Problem statement. Copy the lines below exactly, starting with the first line of the rows and going on through the line that contains "True or false: Процент", including that line.

Extracted information.
"""

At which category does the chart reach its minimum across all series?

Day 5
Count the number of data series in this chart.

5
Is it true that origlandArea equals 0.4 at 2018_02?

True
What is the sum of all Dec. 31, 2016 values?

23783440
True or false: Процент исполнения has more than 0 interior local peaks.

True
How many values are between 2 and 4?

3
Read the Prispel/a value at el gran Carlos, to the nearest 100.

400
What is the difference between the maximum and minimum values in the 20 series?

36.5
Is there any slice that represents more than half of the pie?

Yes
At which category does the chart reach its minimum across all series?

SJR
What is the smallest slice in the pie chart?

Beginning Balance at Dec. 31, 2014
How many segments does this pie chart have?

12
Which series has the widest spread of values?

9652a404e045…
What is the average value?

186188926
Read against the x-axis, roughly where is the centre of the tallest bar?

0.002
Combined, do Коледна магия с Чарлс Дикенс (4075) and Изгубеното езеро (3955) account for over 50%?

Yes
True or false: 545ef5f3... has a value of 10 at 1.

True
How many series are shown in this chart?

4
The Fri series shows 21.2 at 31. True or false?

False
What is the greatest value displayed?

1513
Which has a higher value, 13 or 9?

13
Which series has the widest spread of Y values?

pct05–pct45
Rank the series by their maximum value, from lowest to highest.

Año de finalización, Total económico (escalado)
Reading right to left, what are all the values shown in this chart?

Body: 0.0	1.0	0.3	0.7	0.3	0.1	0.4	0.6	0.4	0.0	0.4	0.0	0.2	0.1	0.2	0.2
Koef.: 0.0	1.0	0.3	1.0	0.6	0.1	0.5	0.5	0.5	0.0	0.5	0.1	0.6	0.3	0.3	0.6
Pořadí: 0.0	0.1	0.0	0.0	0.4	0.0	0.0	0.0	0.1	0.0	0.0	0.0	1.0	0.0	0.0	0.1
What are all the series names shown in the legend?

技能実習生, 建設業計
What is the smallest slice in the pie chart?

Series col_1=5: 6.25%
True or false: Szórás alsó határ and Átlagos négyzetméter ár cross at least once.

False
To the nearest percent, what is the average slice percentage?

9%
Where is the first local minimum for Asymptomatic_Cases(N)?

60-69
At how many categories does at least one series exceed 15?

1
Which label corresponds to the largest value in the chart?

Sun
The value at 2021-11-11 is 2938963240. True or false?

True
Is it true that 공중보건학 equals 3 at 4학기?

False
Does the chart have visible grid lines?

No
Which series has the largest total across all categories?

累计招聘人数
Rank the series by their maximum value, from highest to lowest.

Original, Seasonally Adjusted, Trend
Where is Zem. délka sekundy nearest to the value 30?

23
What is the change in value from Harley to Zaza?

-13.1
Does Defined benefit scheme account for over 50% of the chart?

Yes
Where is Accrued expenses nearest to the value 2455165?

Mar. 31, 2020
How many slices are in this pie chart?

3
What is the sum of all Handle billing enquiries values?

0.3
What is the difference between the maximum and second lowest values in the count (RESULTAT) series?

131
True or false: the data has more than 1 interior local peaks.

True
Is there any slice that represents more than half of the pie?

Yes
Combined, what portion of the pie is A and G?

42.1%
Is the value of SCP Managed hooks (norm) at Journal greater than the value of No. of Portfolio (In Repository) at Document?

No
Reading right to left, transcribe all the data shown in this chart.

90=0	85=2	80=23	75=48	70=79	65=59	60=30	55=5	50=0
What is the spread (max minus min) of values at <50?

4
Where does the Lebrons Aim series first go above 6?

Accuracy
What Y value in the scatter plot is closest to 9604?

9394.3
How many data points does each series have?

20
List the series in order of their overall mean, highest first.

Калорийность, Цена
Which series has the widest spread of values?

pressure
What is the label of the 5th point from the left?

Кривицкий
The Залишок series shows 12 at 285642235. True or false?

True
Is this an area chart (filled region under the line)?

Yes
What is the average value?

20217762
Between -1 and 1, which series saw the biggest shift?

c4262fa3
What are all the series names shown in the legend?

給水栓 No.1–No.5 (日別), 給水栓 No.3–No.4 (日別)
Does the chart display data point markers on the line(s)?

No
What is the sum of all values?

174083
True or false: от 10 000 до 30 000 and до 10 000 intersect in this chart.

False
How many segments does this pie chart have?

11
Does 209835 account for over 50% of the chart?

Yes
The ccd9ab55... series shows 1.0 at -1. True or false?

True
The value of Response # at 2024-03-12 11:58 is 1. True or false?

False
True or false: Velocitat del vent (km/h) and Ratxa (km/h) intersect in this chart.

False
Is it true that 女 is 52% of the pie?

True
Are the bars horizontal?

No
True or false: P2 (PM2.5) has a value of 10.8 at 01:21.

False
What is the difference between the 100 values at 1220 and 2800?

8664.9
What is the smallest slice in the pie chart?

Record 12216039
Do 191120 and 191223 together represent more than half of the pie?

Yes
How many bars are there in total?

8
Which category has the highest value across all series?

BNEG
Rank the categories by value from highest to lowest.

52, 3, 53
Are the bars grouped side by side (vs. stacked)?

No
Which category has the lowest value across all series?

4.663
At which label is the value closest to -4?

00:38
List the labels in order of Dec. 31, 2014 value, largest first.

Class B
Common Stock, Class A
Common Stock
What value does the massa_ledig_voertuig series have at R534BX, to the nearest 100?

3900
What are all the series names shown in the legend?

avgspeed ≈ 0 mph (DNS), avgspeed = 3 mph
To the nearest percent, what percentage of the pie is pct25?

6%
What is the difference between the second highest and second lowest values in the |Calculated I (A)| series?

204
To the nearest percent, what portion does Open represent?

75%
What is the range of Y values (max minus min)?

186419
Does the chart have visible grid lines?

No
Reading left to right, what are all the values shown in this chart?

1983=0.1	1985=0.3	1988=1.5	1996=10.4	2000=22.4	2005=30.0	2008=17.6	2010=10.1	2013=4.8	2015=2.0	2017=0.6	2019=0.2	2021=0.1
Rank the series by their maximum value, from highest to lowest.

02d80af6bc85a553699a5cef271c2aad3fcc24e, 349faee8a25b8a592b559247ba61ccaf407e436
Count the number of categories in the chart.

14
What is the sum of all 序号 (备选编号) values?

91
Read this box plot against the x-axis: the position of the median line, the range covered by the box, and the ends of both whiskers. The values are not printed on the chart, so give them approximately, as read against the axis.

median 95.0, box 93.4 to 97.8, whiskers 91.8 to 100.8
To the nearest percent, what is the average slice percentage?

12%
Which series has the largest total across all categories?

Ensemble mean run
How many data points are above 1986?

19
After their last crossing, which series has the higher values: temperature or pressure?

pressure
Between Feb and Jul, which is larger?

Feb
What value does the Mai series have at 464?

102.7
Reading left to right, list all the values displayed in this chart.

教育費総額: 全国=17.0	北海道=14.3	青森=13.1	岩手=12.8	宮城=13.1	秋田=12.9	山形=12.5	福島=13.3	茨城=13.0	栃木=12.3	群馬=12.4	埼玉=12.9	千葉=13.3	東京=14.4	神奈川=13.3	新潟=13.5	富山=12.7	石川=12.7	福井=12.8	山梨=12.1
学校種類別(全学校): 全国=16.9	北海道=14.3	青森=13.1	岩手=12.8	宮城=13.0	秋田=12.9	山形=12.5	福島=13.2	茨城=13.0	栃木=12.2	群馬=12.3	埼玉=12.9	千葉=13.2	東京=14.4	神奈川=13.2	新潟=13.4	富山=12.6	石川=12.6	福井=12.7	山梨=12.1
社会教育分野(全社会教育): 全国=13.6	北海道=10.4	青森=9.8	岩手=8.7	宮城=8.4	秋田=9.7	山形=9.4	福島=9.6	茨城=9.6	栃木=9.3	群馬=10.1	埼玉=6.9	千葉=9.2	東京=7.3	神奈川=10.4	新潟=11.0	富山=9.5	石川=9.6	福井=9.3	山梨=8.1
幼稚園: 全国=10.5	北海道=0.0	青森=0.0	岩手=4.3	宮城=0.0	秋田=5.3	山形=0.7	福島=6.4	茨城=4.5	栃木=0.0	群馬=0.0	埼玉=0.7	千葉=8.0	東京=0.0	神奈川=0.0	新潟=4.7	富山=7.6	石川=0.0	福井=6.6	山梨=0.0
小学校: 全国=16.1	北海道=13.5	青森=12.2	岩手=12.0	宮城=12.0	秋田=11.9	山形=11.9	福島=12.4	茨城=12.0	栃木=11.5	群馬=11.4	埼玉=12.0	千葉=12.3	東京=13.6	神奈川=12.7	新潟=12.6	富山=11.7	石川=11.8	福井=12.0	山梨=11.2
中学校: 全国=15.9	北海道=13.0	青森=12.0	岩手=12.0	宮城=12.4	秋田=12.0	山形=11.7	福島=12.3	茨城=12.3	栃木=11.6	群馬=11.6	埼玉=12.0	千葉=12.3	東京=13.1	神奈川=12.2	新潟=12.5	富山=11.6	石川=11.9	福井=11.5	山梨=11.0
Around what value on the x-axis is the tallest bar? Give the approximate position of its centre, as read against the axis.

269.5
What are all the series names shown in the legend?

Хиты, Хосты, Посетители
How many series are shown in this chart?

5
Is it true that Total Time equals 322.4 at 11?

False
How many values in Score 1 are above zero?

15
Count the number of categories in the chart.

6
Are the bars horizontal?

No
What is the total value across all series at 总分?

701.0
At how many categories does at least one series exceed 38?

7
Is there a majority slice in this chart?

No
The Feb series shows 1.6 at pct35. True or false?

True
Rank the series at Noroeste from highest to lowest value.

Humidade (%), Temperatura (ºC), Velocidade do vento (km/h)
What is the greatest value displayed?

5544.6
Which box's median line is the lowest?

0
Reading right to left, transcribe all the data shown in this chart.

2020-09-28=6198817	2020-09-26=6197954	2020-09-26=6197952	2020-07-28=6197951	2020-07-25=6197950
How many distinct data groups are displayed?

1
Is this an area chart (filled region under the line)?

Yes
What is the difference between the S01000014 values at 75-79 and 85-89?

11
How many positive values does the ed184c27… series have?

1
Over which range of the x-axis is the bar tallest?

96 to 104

"""

Your response.
At which category does the chart reach its minimum across all series?

Day 5
Count the number of data series in this chart.

5
Is it true that origlandArea equals 0.4 at 2018_02?

True
What is the sum of all Dec. 31, 2016 values?

23783440
True or false: Процент исполнения has more than 0 interior local peaks.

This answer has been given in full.